Sure, but he said the engine is "all-new". That's them saying that they created a new engine instead of using one based on Gamebryo.

Your inference, not necessarily their implication. I'm not going to sit here and say that there's nothing disingenuous about the statement but calling it an outright lie is a bit of a stretch.
 
Oh... mah... gawd, I just saw the video for the first time! D:

This is unacceptable, seriously, that's real shit. I knew it was bad, but I never thought a single second it could be THAT terrible. It's mind blowing how unfinished products can reach the market, this issue is big enough for delaying a launch imo, yeah people would have been pissed but it would be way better than having to deal with that issue themselves right now.

*Looking at the game going below 10...15-25 fps* O______________O
 
Engines are complex, multifaceted beasts. It may be the case that the lighting and rendering engines are different, for example, but the scripting engine and core architecture are still the same.

This is the case with Irrational and BioShock Infinite, IIRC. They like the usability of UE3, but the engine as a whole wasn't able to do what they wanted, so the decision was made to keep the most fundamental aspects - such as UnrealScript - and rewrite virtually if not literally everything else; hence the ~five-year wait.
 
At this point Bethesda is probably doing more harm than good with PS3 releases.

# # #

**Task set:**
**A)** Answer these questions using the engine discussion above:
(i) Which engine does the first comment say the new engine was not based on?
(ii) Which studio and game are named as an example of keeping some parts of an engine and rewriting the rest?
(iii) Which company is said to be probably doing more harm than good with PS3 releases?
**B)** Transcribe the engine discussion above from "Oh... mah... gawd, I" up to and including "themselves right now.".

**Collected material:**
# # #

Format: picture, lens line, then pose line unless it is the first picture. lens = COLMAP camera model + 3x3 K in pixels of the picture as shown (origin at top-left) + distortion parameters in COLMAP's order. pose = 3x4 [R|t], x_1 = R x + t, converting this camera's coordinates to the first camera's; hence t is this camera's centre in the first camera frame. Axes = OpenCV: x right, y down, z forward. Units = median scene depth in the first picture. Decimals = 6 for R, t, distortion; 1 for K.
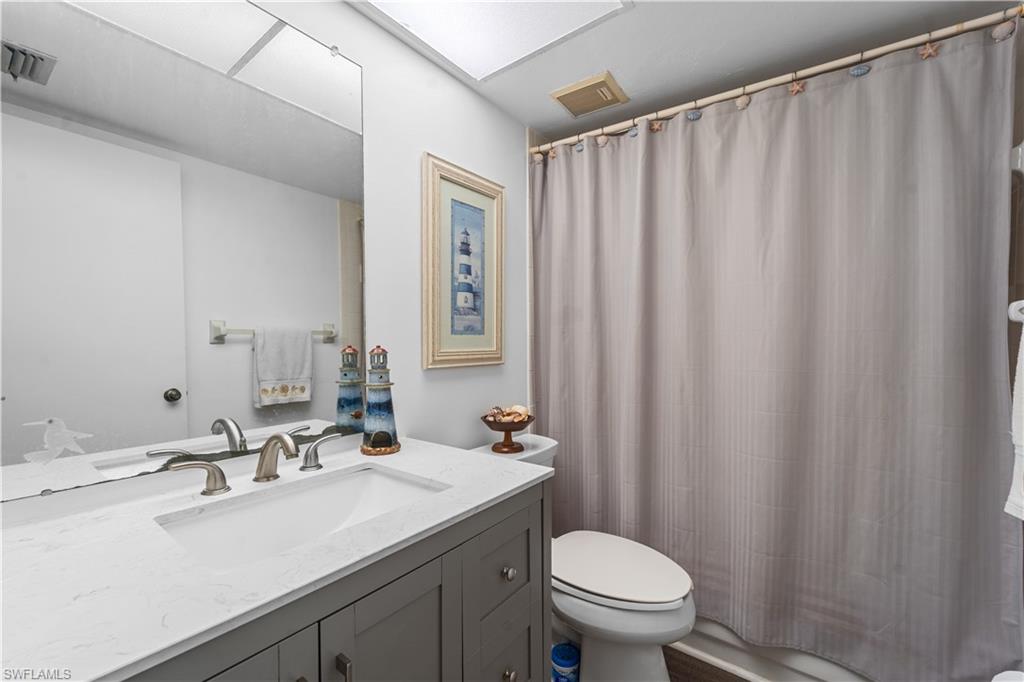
lens RADIAL K [[417.9, 0, 520.6], [0, 417.9, 345.4], [0, 0, 1]] dist [0.002154, -0.002065]
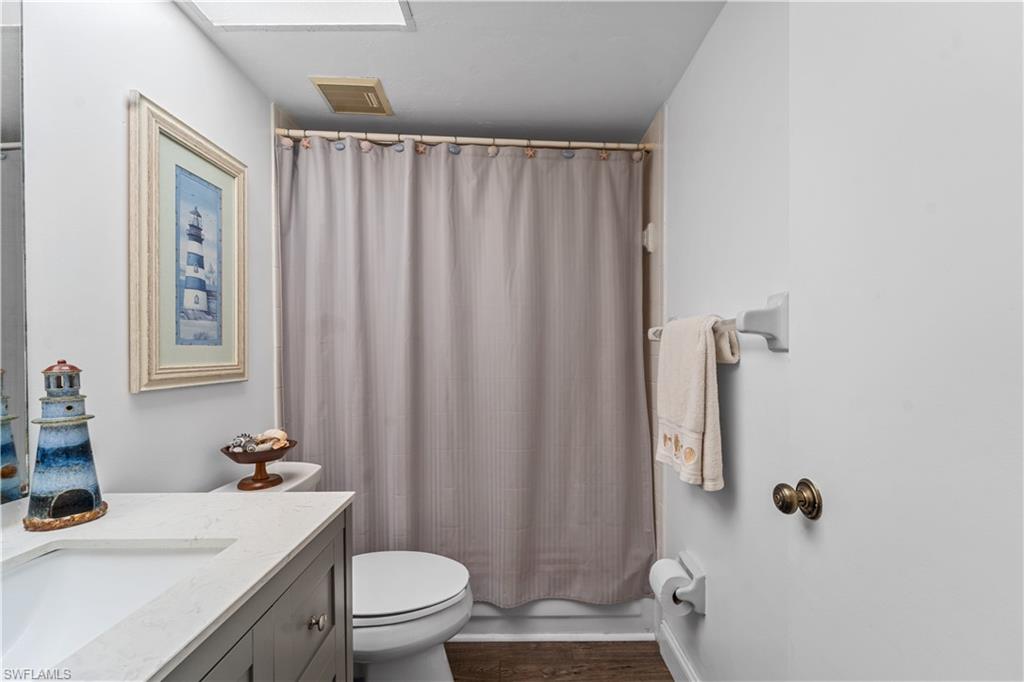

# # #

**Responses:**
**A)**
(i) Gamebryo
(ii) Irrational and BioShock Infinite
(iii) Bethesda

**B)**
Oh... mah... gawd, I just saw the video for the first time! D:

This is unacceptable, seriously, that's real shit. I knew it was bad, but I never thought a single second it could be THAT terrible. It's mind blowing how unfinished products can reach the market, this issue is big enough for delaying a launch imo, yeah people would have been pissed but it would be way better than having to deal with that issue themselves right now.